Acts by inhibiting biosynthesis of the essential amino acids valine
and isoleucine, hence stopping cell division and plant growth. Crop
selectivity derives from metabolism (de-esterification) (M. K. Koeppe
& H. M. Brown, Agro-Food-Industry, 6, 9-14 (1995)). Mode of
action Selective systemic herbicide, absorbed by the leaves and
roots, with translocation acropetally and basipetally throughout
the plant. Uses Used in winter and spring wheat, winter and spring
barley, rye, triticale, oats, soya beans, pasture and maize (grain
and fodder). Post-emergence control of broad-leaved weeds and also
loose silky-bent (Apera spica-venti) in winter and spring cereals.
Application rates 9-60 g/ha. Normally used in combination with metsulfuron-methyl.
Phytotoxicity Treated cereals may experience a temporary inhibition
of growth and colour changes in the leaves, but these have no ultimate
effect on the yield. Formulation types TB; WG. Selected tradenames:
'Harmony' (Du Pont); 'Pinnacle' (Du Pont)
Thifensulfuron-Methyl OTHER TRADENAMES
'Prospect' (Du Pont); 'Refine' (Du Pont) mixtures: 'Basis' (+ rimsulfuron)
(Du Pont); 'Calibre' (+ tribenuron-methyl) (Du Pont); 'Canvas' (+
METSULFURON-METHYL+ TRIBENURON-METHYL) (Du Pont); 'Concert' (+ chlorimuron-ethyl)
(Du Pont); 'DUK 110' (+ tribenuron-methyl) (Du Pont); 'Grid' (+
rimsulfuron) (Du Pont); 'Harmony Express' (+ carfentrazone-ethyl)
(Du Pont); 'Harmony Extra' (+ tribenuron-methyl) (Du Pont); 'Harmony
M' (+ metsulfuron-methyl) (Du Pont); 'Lexus Millenium' (+ flupyrsulfuron-methyl-sodium)
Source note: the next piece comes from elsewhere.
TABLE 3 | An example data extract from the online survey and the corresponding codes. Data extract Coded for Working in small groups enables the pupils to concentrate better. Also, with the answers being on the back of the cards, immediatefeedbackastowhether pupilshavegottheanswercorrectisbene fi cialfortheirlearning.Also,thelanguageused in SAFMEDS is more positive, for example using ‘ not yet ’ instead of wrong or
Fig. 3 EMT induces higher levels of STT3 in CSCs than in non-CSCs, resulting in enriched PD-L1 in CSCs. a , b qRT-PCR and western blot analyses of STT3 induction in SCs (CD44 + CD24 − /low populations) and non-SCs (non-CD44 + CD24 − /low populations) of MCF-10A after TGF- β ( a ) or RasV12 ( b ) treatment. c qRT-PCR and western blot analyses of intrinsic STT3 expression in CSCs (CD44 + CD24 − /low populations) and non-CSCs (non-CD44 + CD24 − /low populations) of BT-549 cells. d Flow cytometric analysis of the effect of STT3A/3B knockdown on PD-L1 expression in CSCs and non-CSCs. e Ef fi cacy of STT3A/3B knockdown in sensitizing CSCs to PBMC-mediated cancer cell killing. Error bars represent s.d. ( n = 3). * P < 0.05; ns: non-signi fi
(Du Pont); 'Millenium' (+ flupyrsulfuron-methyl-sodium) (Du Pont);
'Reliance' (+ chlorimuron-ethyl) (Du Pont); 'Scoop' (+ metsulfuron-methyl)
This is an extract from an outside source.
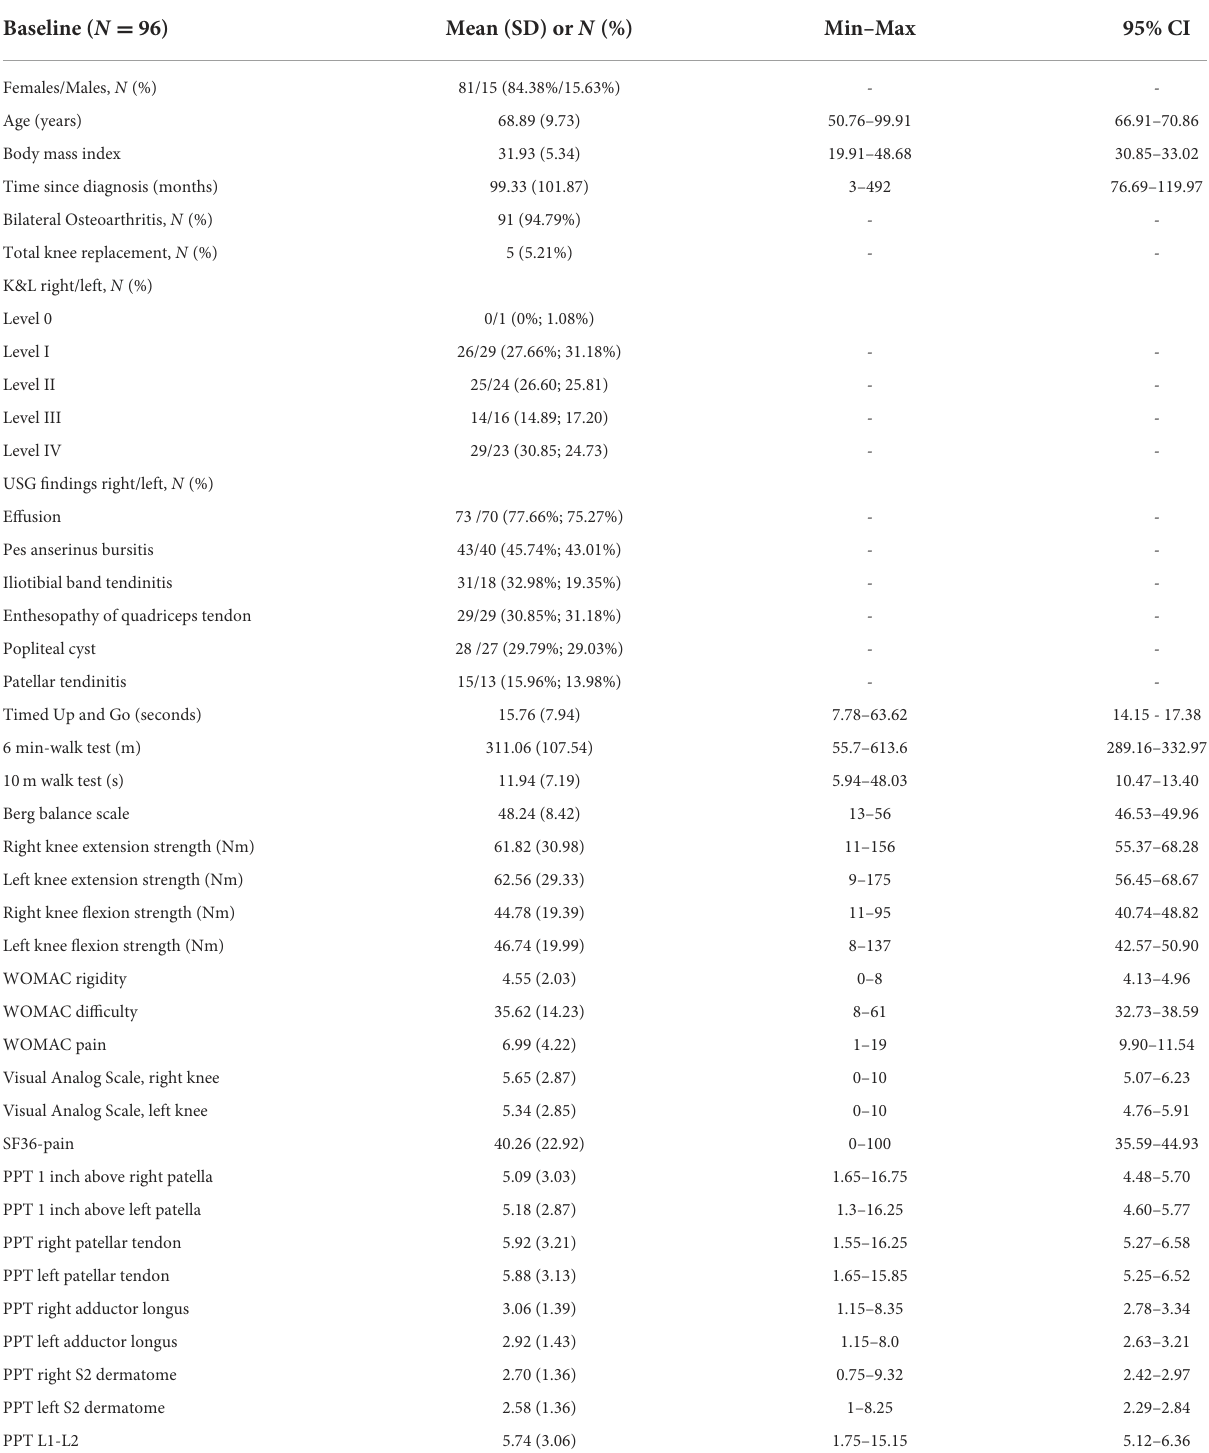
TABLE 1 Patients characteristics at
(Du Pont); 'Synchrony STS' (+ chlorimuron-ethyl) (Du Pont)
For tech./formulations, by lc using u.v. For residues, by lc using
column switching technique.
Oral Acute oral LD50 for rats >5000 mg/kg. Skin and eye Acute
percutaneous LD50 for rabbits >2000 mg/kg. Non-irritating to
skin; mild but reversible irritant to eyes. Not a skin sensitiser.
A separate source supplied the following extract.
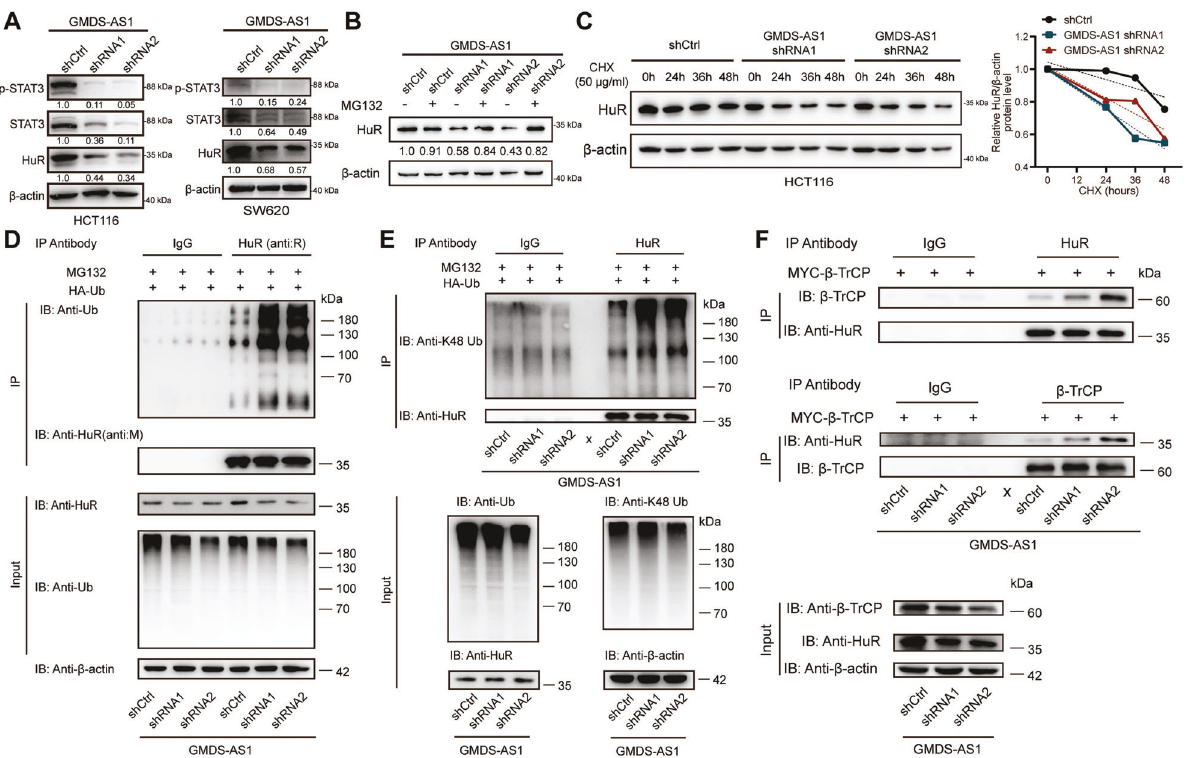
Fig. 6 GMDS-AS1 blocks ubiquitination-dependent proteasomal degradation of HuR. A The protein levels of HuR, p-STAT3 (Y705) and total STAT3 in HCT116 cells (left) and SW620 cells (right) stably transduced with control or GMDS-AS1 shRNA were detected by immunoblotting. β -actin was the endogenous control. B GMDS-AS1 control/KD HCT116 cells were treated with MG132 (50 μ g/ml) or dimethyl sulfoxide (DMSO) for 8 h, and the protein level of HuR was detected by immunoblotting. Densitometric analyses were performed with ImageJ software. The relative level of HuR protein expression was calculated and is labeled below the charts (normalization on the basis of the β -actin expression level). C GMDS-AS1 control/KD HCT116 cells were treated with CHX (50 μ g/ml) for the indicated times, and the protein expression level of HuR was detected by immunoblotting (left). Densitometric analysis curve of the HuR protein expression levels (right). β -actin was the endogenous control. D , E Immunoprecipitation (IP) experiments were performed to detect the polyubiquitination and K-48 polyubiquitination levels of HuR after GMDS-AS1 expression was knocked down in HCT116 cells. HCT116 cells stably transduced with control or GMDS-AS1 shRNA were transfected with hemagglutinin (HA)-ubiquitin (Ub)-expressing plasmids for 48 h. After treatment with 20 μ M MG132 for 8 h, cell lysates were immunoprecipitated with either control IgG or an anti-HuR antibody and immunoblotted with an anti-ubiquitin antibody ( D ) and an anti-K48- Ub ( E ) antibody. HuR, Ub, K48-Ub and β -actin were the loading controls. F IP experiments were performed to detect an interaction between HuR and β -TrCP1 after GMDS-AS1 expression was knocked down in HCT116 cells. HCT116 cells stably transduced with control or GMDS-AS1 shRNA were transfected with MYC- β -TrCP-expressing plasmids for 48 h. The cell lysates were immunoprecipitated with control IgG and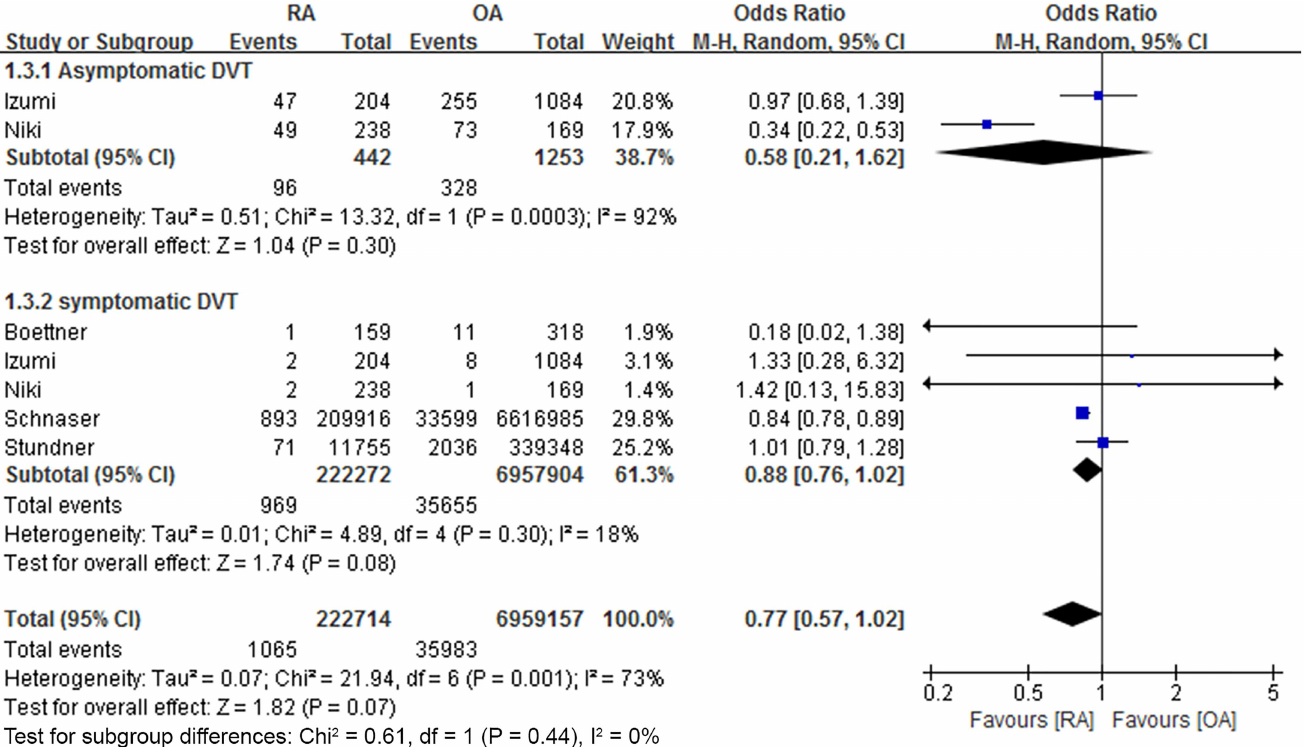
Fig 2. Forest plot showing differences in the rate of deep vein thrombosis after total knee arthroplasty between patients with rheumatoid arthritis (RA) and osteoarthritis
Inhalation LC50 (4 h) for rats >7.9 mg/l air. NOEL (90 d) for
rats 100 mg/kg diet, for mice 7500 mg/kg diet, for dogs 1500 mg/kg
diet; (2 y) for rats 25 mg/kg diet. NOEL in: reproduction (2-generation)
in rats 2500 mg/kg diet; teratogenicity in rats 200 mg/kg daily,
in rabbits >650 mg/kg daily. ADI 0.026 mg/kg. Other Non-mutagenic
in the Ames and three other mutagenicity tests. Toxicity class WHO
(a.i.) III (Table 5); EPA (formulation) IV (TB, WG)
Birds Acute oral LD50 for mallard ducks >2510 mg/kg. Dietary
LC50 (8 d) for mallard ducks and Japanese quail >5620 mg/kg diet.
Fish LD50 (96 h) for rainbow trout and bluegill sunfish >100,
catfish 360 mg/l. Daphnia LC50 (48 h) 970 mg/l. Bees Non-toxic to
bees. LD50 (topical) >12.5 mg/bee. Worms >2000 mg/kg.
Animals In mammals, following oral administration of Thifensulfuron-Methyll,
70-75% of the unchanged material is excreted in the urine and faeces.
The primary degradation mechanism involves hydrolysis of the methoxycarbonyl
group, O-demethylation of the heterocyclic ring, and hydrolysis
of the sulfonylurea group. Plants In plants, complete degradation
of Thifensulfuron-Methyll occurs within a few days. In tolerant crops
such as cereals, the a.i. is almost completely hydrolysed within
24 h. DT50 in wheat c. 3-4 h, in soya beans c. 5-6 h. See also Mode
of action. Soil/Environment Thifensulfuron-Methyll is broken down
in soil to non-active metabolites by microbial degradation and chemical
hydrolysis. Under the same soil conditions, it decomposes 20-50
times more rapidly than metsulfuron-methyl. DT50 in soil c. 6-12
d under natural sunlight (c. 14 d in the absence of sunlight); DT50
(30 ºC, pH 8) only a few hours. Kd (silt loam) 0.6-8.6.